DS, now adult, has friend called TJ. He has a perfectly sensible pair of names but has always been TJ to everyone. It'd be a bit odd calling him anything else as that's his name. It really hasn't held him back at all. That's your son's name and his identity so stop worrying.

If he wants to be Tristan that has to be his choice.

Verily1 · 13/04/2020 22:50

Just change his name.

8 isn’t too old.

Don’t regret something for decades that you could change quickly now.

SliAnChroi · 13/04/2020 22:57

I wouldn't worry about Junior! People have worse middle names.

TJ is not that bad. I like Tristan. Let him grow in to it by using it very occasionally. Just drip drip it in a little, gently.
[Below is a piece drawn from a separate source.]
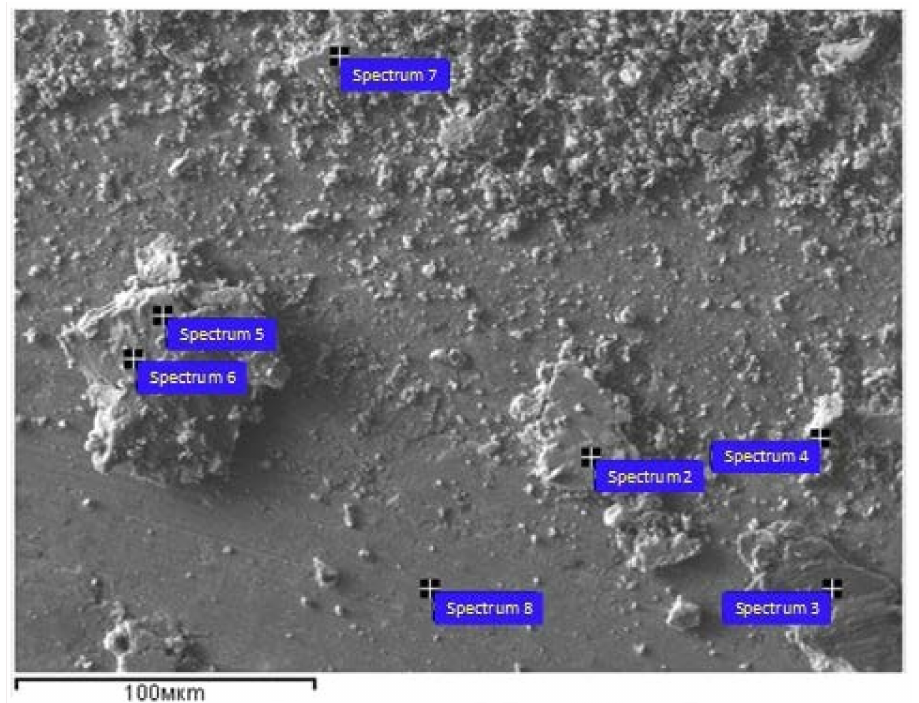
Figure 16. SEM image of worn surface obtained on the 15% Ud sample at 9 N normal load. 2–8 are the points where EDS spectra have been obtained (Table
Nillynally · 13/04/2020 23:24

Taught a TJ, lovely boy. Everyone called him Teej. I've heard far worse!

87Callista · 13/04/2020 23:57

I really do like both TJ and Tristran.Smile

He's old enough to share his feelings and thoughts with you and decide whether he prefers just Tristan or to continue being TJ, I wouldn't be surprised if he wanted to continue being called his name.

I can understand having a regret because of the connection to your ex, but I really wouldn't worry about what others think when you introduce him. What kind of a dick would think less of/treat you or your kid dismissively because of a perfectly acceptable name? It's not as though he's a Hitler Bundy.

HalfTermHalfTerm · 14/04/2020 21:31

Just change his name.

8 isn’t too old.

Don’t regret something for decades that you could change quickly now.

I really hope by ‘change his name’ you mean start calling him Tristan. I think that’s quite unfair given he’s used to being TJ, but actually changing the name of a child to something different when they are happy with their name is bordering on emotional abuse...

careworkerandproud · 15/04/2020 21:29

I really like Tristan! And not many around.The abbreviation is cute. If he was just TJ as his real name I would have felt different.

RyvitaBrevis · 17/04/2020 22:50

I would think about changing the middle name Junior to the name Jay by deed poll. So he's no longer named completely after his father, he's still TJ (Tristan Jay!) and you haven't changed his name, either.

TheWordmeister · 17/04/2020 22:55

I would definitely try and encourage Tristan at secondary school, or now if you can. TJ is a bit embarrassing, sorry.